DOCUMENT SEGMENT:
I'd disagree, and so would the encyclopedia:
The term “morality” can be used either
1. descriptively to refer to some codes of conduct put forward by a society or,
some other group, such as a religion, or
accepted by an individual for her own behavior or
2. normatively to refer to a code of conduct that, given specified conditions, would be put forward by all rational persons.
http://plato.stanford.edu/entries/morality-definition/
(June 12, 2012 at 6:41 pm)Chuck Wrote: You can always caveat each arbitrary part of any morality such that it
would never explicit conflict with any other part. I suspect this pragmatic caveatinbg is necessary in any practical system of morality that could survive against competing systems of morality.

LISTING:
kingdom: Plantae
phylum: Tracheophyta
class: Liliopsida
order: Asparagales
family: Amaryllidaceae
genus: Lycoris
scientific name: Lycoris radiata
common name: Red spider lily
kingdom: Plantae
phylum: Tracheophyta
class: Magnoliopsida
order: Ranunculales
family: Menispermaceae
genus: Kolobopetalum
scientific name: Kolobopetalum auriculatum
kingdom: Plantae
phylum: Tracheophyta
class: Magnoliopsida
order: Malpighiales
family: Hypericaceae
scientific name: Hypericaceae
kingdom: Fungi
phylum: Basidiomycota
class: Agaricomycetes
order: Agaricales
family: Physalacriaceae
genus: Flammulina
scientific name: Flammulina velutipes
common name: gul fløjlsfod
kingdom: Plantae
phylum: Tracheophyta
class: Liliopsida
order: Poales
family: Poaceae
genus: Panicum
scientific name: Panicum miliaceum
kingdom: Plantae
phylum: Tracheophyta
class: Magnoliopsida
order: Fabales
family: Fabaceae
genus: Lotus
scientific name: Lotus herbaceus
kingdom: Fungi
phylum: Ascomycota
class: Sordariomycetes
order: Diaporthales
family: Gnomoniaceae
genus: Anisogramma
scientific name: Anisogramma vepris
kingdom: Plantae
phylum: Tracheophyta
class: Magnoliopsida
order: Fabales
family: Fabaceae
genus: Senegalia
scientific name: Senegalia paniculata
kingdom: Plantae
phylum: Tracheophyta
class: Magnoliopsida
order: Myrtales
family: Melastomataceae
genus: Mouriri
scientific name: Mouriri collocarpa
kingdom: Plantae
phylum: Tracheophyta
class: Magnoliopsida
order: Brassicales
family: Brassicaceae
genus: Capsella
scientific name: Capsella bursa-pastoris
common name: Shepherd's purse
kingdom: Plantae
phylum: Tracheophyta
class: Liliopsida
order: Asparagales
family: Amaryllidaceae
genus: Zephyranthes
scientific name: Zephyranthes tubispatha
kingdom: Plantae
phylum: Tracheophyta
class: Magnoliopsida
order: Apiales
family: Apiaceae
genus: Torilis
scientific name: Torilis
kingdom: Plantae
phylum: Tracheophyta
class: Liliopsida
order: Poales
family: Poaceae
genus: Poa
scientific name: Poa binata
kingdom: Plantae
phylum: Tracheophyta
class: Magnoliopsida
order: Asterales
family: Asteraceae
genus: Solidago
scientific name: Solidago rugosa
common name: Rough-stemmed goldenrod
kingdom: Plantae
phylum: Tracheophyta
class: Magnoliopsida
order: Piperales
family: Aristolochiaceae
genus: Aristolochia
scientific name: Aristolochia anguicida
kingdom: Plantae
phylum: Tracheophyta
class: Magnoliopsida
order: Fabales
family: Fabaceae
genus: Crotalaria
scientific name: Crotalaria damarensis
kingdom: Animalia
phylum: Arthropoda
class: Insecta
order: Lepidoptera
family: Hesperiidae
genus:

INSTRUCTIONS:
[A] In the post on morality, shorten the paragraph beginning "The term “morality” can be used either" into a brief list that keeps its main facts.
[B] Write the next part of the post on morality, picking up right after its final sentence.

RESULTS OF THE EXERCISE:
[A]
"Morality" has two uses:
- Descriptive: a code of conduct put forward by a society or another group, such as a religion, or accepted by an individual for her own behavior.
- Normative: a code of conduct that all rational persons would put forward under specified conditions.

[B]
For example, a system of consistent morality that consistently forbids use of war to pursue desired goals will probably not last indefinitely against an otherwise comparable system that says "but war is permissible if it will get you want you want".
In case of objective morality, any such caveats themselves would have to be reasoned and shown to be logical. You ignore the fact that these caveats too must be judged on their merits and hence cannot be arbitrarily chosen.
(June 12, 2012 at 6:41 pm)Chuck Wrote: Am I missing the part that specify what is meant by "objective"?
Are you? Do you not consider the stated precondition to be an objective fact?